• TEXTE À LIRE:
══════

La mondialisation annonce le crépuscule des évidences identitaires en posant un redoutable défi à l’individu envahit par un flux d’informations venues de d’Altérité. Son inscription dans l’univers social n’est plus une donnée facile à gérer, elle devient une construction personnelle qu’il lui appartient de mener à bien. La personne est obligée de choisir les appartenances qui lui correspondent, de savoir ‘’qui’’ l’on souhaite être, et de conjuguer ses identités diverses potentiellement contradictoires, d’où la difficulté majeure qu’impose la mondialisation et l’ouverture sur autrui qu’elle accompagne.
Pareillement, pour le groupe, la mondialisation a bouleversé sa situation en imposant des nouvelles conditions et situations qu’il doit prendre en considération telles que : l’imposition des appartenances supranationales, la croissance rapide des organisations qui influencent non seulement la structure et le pouvoir de groupe, mais même l’opinion mondiale ; par exemple : les organisations non gouvernementales et leur rôle en obligeant les Etats-nations de les prendre en compte : Green peace, médecin sans frontière…etc.

══════

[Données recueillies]
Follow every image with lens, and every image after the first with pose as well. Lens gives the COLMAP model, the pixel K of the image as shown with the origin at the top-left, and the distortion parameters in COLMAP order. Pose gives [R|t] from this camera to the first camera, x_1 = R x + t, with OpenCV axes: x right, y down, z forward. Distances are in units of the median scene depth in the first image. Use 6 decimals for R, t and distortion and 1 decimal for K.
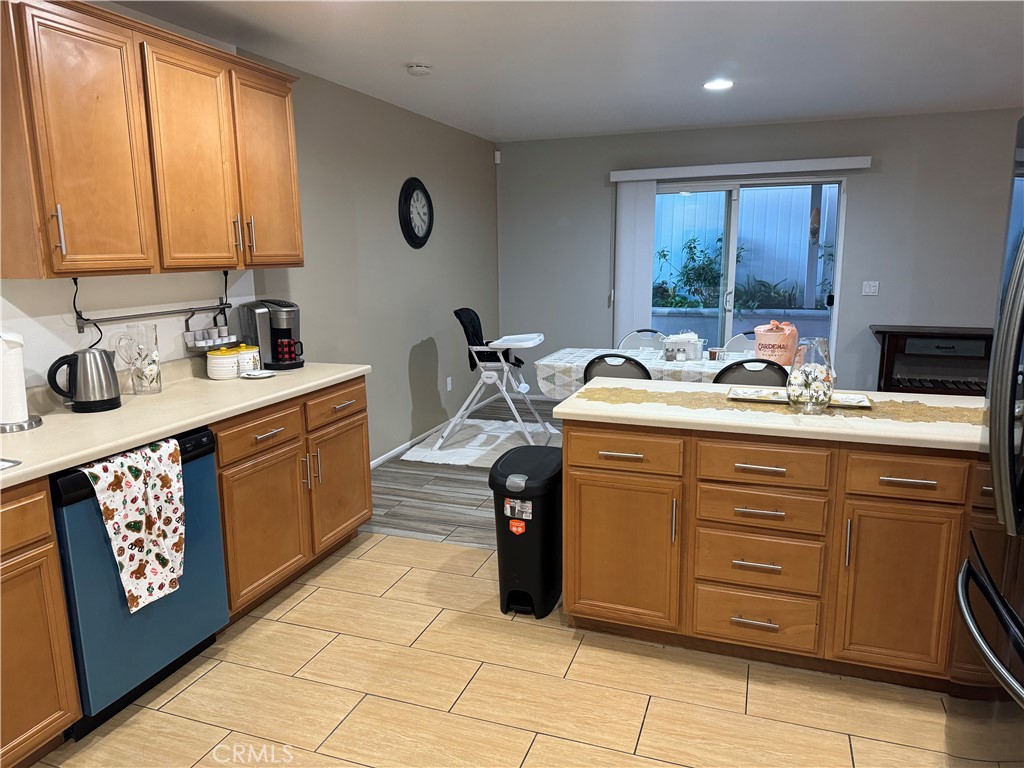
lens RADIAL K [[717.5, 0, 513.3], [0, 717.5, 381.7], [0, 0, 1]] dist [0.102245, -0.141666]
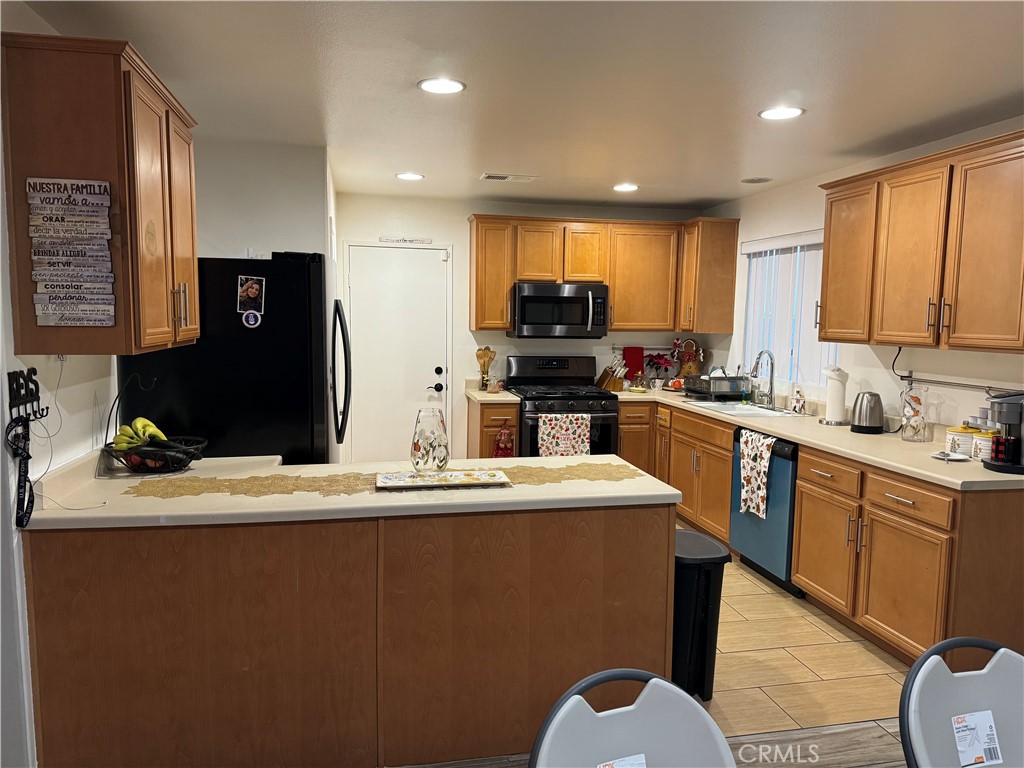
lens RADIAL K [[708.3, 0, 512.0], [0, 708.3, 384.0], [0, 0, 1]] dist [0.094105, -0.101399]
pose [[-0.853913, 0.043780, -0.518571, 0.875840], [-0.105342, 0.961287, 0.254619, -0.388301], [0.509642, 0.272050, -0.816244, 1.962277]]
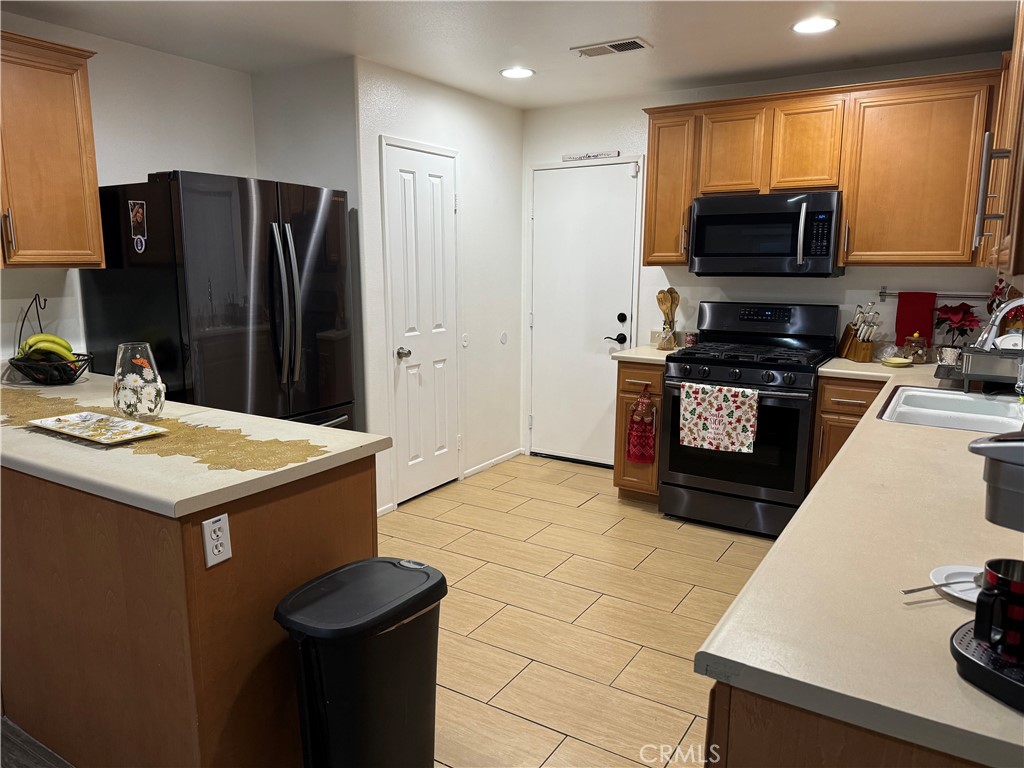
lens RADIAL K [[717.5, 0, 513.3], [0, 717.5, 381.7], [0, 0, 1]] dist [0.102245, -0.141666]
pose [[-0.975732, -0.033285, 0.216424, -0.272527], [0.043263, 0.939592, 0.339552, -0.312413], [-0.214652, 0.340675, -0.915350, 1.791811]]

══════

• CONSIGNES DE L'EXERCICE:
1) Remplacez "top-left" par "upper-left" dans les lignes des données recueillies, du début jusqu'à la ligne contenant "dist [0.094105, -0.101399]" incluse, puis redonnez ce passage sans rien modifier d'autre. Omettez les images dans votre réponse.
2) Poursuivez, s'il vous plaît, le texte sur la mondialisation et l'identité à partir de l'endroit où il s'arrête.

• ENSEMBLE DES RÉPONSES:
1)
Follow every image with lens, and every image after the first with pose as well. Lens gives the COLMAP model, the pixel K of the image as shown with the origin at the upper-left, and the distortion parameters in COLMAP order. Pose gives [R|t] from this camera to the first camera, x_1 = R x + t, with OpenCV axes: x right, y down, z forward. Distances are in units of the median scene depth in the first image. Use 6 decimals for R, t and distortion and 1 decimal for K.
lens RADIAL K [[717.5, 0, 513.3], [0, 717.5, 381.7], [0, 0, 1]] dist [0.102245, -0.141666]
lens RADIAL K [[708.3, 0, 512.0], [0, 708.3, 384.0], [0, 0, 1]] dist [0.094105, -0.101399]

2)
Innombrables sont les cas de dissonances identitaires auxquels les individus et les groupes doivent faire face. Grâce à la mondialisation et le développement des moyens de communication, l’ouverture sur la vie sociale a un spacieux horizon qui s’étend jusqu’aux bouts de la planète. D’emblée, l’Altérité n’a plus la même signification. L’Autre, hier, était celui qui est différent et souvent éloigné. Aujourd’hui, « il est tout aussi différent, mais omniprésent, dans le téléviseur de la salle à manger comme au bout des réseaux. Il va donc falloir faire un effort considérable pour se comprendre. En tout cas pour se supporter » 302 .
Ainsi, on ne parle plus d’une Altérité réduite par la notion de l’Etranger-Différent ou de l’Immigré dont il y une dimension ethnologique (et parfois imaginaire), mais des Altérités qui ne sont plus des Différents, des Etrangers ou des Immigrés venus d’ailleurs. Ceci, grâce au développement des techniques qui rend le monde un ‘’village global ’’ dont les distances physiques sont abolies. Alors, l’altérité, est une entité plurielle et une réalité objective qui s’impose sur notre conscience. Par conséquence, l’Autre qui était hier « une réalité ethnologique, lointaine ; aujourd’hui il est une réalité sociologique, avec laquelle il faut cohabiter. Les distances ne sont plus physiques, elles sont culturelles » 303 .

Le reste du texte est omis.